The city wined and dined us for seven days, took us on tours of the city to the historical Jewish sites, to the new Jewish Museum of Berlin, and to all of the Holocaust memorials, of which there were many. We visited City Hall, the German Parliament, cruised on the river Spree, and on and on. There were receptions, greetings, and remarks by the mayor of Berlin, the vice president of the German Parliament, the president of the Berlin House of Representatives, and the chief protocol officer of the city. The general tenor of the German representatives was one of accountability, determination that the events of the Holocaust would not be forgotten, and the prevention of a repetition addressed by legislative mandates.
We were even treated to a performance of the opera La Traviata at the restored Berlin Opera house, located adjacent to a plaza where, on May 10, 1933, the Nazi party ordered the burning, in one night, of 20,000 books from authors throughout Germany and the world. Sitting in this plaza is a memorial: A transparent glass panel in the plaza’s center where, upon looking down and through it, one can see only empty library shelves. Nearby is an inscription of a quote from the German philosopher Heinrich Heine: “There, where they burn books, so too in the end will they burn people.”
There were many moving personal moments, such as standing where my family lived, where I was born, where my parents married and where my mother went to school. However, the most moving and emotional event for me was when I stood on the train platform where my grandparents were transported to Auschwitz on March 23, 1943. Tears were shed, a flash of anger erupted.
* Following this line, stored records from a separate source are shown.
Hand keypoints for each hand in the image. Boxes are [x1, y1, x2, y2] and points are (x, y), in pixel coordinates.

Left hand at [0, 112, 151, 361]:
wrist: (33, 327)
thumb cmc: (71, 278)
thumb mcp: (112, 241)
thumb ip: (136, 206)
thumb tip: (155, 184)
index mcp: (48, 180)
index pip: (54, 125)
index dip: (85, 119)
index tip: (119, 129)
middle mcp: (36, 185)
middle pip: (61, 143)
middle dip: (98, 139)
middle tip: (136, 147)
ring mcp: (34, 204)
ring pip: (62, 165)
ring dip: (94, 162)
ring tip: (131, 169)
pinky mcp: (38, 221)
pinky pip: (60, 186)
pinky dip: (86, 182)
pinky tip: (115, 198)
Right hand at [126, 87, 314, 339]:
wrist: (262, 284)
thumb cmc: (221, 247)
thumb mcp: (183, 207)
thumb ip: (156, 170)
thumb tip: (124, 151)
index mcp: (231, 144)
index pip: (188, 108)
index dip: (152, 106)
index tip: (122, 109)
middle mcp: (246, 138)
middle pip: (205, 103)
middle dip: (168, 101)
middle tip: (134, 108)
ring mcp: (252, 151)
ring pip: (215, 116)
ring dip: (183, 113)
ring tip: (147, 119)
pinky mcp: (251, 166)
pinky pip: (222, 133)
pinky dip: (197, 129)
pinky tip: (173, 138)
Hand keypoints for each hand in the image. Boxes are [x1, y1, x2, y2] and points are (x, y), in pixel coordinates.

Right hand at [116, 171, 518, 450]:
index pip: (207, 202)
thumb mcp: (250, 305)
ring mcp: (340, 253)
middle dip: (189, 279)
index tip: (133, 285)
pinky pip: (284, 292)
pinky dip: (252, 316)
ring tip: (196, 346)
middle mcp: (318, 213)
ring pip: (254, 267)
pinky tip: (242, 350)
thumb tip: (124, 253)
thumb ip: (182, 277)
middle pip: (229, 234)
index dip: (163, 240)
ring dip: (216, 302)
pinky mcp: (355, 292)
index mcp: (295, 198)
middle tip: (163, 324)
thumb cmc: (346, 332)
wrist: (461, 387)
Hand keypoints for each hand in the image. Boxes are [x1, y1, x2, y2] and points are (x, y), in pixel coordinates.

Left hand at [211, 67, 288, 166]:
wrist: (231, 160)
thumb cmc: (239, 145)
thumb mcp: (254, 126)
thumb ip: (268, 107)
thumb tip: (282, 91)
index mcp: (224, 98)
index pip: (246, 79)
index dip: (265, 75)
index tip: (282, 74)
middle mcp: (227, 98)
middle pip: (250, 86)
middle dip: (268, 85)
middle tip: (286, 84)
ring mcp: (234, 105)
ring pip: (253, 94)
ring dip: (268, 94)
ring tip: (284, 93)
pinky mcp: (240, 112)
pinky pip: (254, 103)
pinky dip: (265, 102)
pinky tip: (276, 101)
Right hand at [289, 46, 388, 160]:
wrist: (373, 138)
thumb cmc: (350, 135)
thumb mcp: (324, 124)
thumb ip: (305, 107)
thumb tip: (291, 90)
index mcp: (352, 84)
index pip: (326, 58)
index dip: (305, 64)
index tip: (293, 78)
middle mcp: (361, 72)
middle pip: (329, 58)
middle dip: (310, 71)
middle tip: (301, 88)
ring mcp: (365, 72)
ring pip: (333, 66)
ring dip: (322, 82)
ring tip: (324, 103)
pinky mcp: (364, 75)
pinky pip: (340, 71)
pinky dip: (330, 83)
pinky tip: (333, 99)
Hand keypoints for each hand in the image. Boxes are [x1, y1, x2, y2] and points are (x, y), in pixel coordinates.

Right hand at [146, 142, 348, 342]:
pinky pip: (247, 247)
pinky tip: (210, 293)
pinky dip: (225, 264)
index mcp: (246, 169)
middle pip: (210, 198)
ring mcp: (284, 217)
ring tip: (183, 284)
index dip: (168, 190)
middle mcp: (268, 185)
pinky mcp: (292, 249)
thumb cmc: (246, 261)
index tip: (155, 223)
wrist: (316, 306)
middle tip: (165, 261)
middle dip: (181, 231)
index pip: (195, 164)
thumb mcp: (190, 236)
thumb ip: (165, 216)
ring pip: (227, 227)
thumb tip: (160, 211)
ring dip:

When in Berlin in 1963, I wanted to see where my parents, grandparents and many members of an extended family lived, worked, and worshipped, enjoying a full and rich life. Approximately 150 members of my family lost their lives in the Holocaust. In 1963, the Berlin Wall divided the city, but what I wanted to see was in the eastern sector. My wife and I crossed at Checkpoint Charlie and, after an interrogation and a thorough search of our car, we spent the day in East Berlin. Back then it was a dark, dreary, and foreboding place and we were glad to return to the western sector, which had already begun its restoration.
However, at that time, my personal mood was somber and angry. I particularly resented the plea “Aber, Herr Haas, wier haben nichts gewusst” (But Mr. Haas, we knew nothing). I simply did not accept the proposition that the generations old enough to have lived through the events of the 1920s and 1930s were not complicit. I did not have a sense of their collective or personal social or political accountability.
Reflecting on the comparison between the 1963 and 2009 visits, there was a real and substantial difference. Certainly, the now-united Berlin is a much more beautiful city. Nevertheless, more important, there is a sincere acknowledgment of historic responsibility and a determination to ensure that similar events cannot be repeated.
My personal feelings have also changed. The fact that current generations memorialize the Holocaust and are committed to prevent a recurrence is reassuring; there are numerous visible, public memorials about the Holocaust and one example among many is the lamppost banners in the area of the Bayerische Platz.
The 2009 trip was a wonderful experience and a great gesture by the people of Berlin, and I am grateful I made the decision to accept the city’s invitation.